**DIRECTIONS:**
Copy out the rows from the very first line through the line containing "Copyright © MLSListings", keeping every line unchanged and including both ends.

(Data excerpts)
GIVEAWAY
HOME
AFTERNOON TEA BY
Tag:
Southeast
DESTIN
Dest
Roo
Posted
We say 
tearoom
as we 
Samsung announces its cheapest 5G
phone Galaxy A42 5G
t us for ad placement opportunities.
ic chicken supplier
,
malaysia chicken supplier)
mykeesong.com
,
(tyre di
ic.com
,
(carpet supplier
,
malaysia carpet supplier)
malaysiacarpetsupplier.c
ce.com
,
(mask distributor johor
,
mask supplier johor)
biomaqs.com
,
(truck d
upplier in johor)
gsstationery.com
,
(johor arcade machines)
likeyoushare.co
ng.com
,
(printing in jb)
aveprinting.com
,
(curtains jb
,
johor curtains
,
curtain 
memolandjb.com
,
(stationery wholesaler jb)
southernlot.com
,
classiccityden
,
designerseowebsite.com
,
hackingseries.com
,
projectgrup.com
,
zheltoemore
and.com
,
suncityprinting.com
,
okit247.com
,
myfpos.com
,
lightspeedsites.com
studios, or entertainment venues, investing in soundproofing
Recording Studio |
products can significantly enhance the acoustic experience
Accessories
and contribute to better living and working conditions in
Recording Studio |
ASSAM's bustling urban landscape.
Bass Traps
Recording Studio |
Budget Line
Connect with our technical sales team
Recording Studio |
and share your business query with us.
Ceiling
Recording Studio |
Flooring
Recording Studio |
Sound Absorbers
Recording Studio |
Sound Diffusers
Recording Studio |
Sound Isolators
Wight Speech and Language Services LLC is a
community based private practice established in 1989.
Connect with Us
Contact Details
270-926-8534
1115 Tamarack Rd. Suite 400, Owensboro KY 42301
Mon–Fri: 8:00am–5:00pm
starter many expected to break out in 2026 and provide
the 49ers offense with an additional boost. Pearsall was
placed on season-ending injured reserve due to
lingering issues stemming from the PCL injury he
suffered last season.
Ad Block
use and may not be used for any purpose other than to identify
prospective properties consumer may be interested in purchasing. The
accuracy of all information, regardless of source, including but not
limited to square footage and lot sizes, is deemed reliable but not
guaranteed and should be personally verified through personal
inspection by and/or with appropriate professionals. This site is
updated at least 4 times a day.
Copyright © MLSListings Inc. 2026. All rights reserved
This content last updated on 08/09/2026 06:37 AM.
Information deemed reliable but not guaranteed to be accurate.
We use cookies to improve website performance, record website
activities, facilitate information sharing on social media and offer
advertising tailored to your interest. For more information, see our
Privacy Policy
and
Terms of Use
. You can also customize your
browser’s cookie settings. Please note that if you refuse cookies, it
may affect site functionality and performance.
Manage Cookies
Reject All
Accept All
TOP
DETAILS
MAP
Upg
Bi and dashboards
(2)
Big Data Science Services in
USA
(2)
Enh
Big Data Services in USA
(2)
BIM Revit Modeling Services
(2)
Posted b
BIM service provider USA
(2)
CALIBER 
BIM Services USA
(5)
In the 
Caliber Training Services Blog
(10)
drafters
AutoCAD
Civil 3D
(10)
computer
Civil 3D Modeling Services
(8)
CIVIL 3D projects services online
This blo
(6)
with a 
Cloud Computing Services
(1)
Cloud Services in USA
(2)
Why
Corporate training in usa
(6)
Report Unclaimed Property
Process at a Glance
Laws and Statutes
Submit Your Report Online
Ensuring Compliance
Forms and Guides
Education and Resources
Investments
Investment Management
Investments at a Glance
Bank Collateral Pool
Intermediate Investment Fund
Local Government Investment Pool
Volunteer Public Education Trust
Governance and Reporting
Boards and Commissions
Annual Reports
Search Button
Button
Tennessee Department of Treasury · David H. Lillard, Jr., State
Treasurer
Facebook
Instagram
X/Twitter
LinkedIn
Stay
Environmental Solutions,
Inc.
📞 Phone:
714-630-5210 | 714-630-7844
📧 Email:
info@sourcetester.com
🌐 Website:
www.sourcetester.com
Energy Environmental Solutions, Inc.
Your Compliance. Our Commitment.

**TASK ANSWER:**
GIVEAWAY
HOME
AFTERNOON TEA BY
Tag:
Southeast
DESTIN
Dest
Roo
Posted
We say 
tearoom
as we 
Samsung announces its cheapest 5G
phone Galaxy A42 5G
t us for ad placement opportunities.
ic chicken supplier
,
malaysia chicken supplier)
mykeesong.com
,
(tyre di
ic.com
,
(carpet supplier
,
malaysia carpet supplier)
malaysiacarpetsupplier.c
ce.com
,
(mask distributor johor
,
mask supplier johor)
biomaqs.com
,
(truck d
upplier in johor)
gsstationery.com
,
(johor arcade machines)
likeyoushare.co
ng.com
,
(printing in jb)
aveprinting.com
,
(curtains jb
,
johor curtains
,
curtain 
memolandjb.com
,
(stationery wholesaler jb)
southernlot.com
,
classiccityden
,
designerseowebsite.com
,
hackingseries.com
,
projectgrup.com
,
zheltoemore
and.com
,
suncityprinting.com
,
okit247.com
,
myfpos.com
,
lightspeedsites.com
studios, or entertainment venues, investing in soundproofing
Recording Studio |
products can significantly enhance the acoustic experience
Accessories
and contribute to better living and working conditions in
Recording Studio |
ASSAM's bustling urban landscape.
Bass Traps
Recording Studio |
Budget Line
Connect with our technical sales team
Recording Studio |
and share your business query with us.
Ceiling
Recording Studio |
Flooring
Recording Studio |
Sound Absorbers
Recording Studio |
Sound Diffusers
Recording Studio |
Sound Isolators
Wight Speech and Language Services LLC is a
community based private practice established in 1989.
Connect with Us
Contact Details
270-926-8534
1115 Tamarack Rd. Suite 400, Owensboro KY 42301
Mon–Fri: 8:00am–5:00pm
starter many expected to break out in 2026 and provide
the 49ers offense with an additional boost. Pearsall was
placed on season-ending injured reserve due to
lingering issues stemming from the PCL injury he
suffered last season.
Ad Block
use and may not be used for any purpose other than to identify
prospective properties consumer may be interested in purchasing. The
accuracy of all information, regardless of source, including but not
limited to square footage and lot sizes, is deemed reliable but not
guaranteed and should be personally verified through personal
inspection by and/or with appropriate professionals. This site is
updated at least 4 times a day.
Copyright © MLSListings Inc. 2026. All rights reserved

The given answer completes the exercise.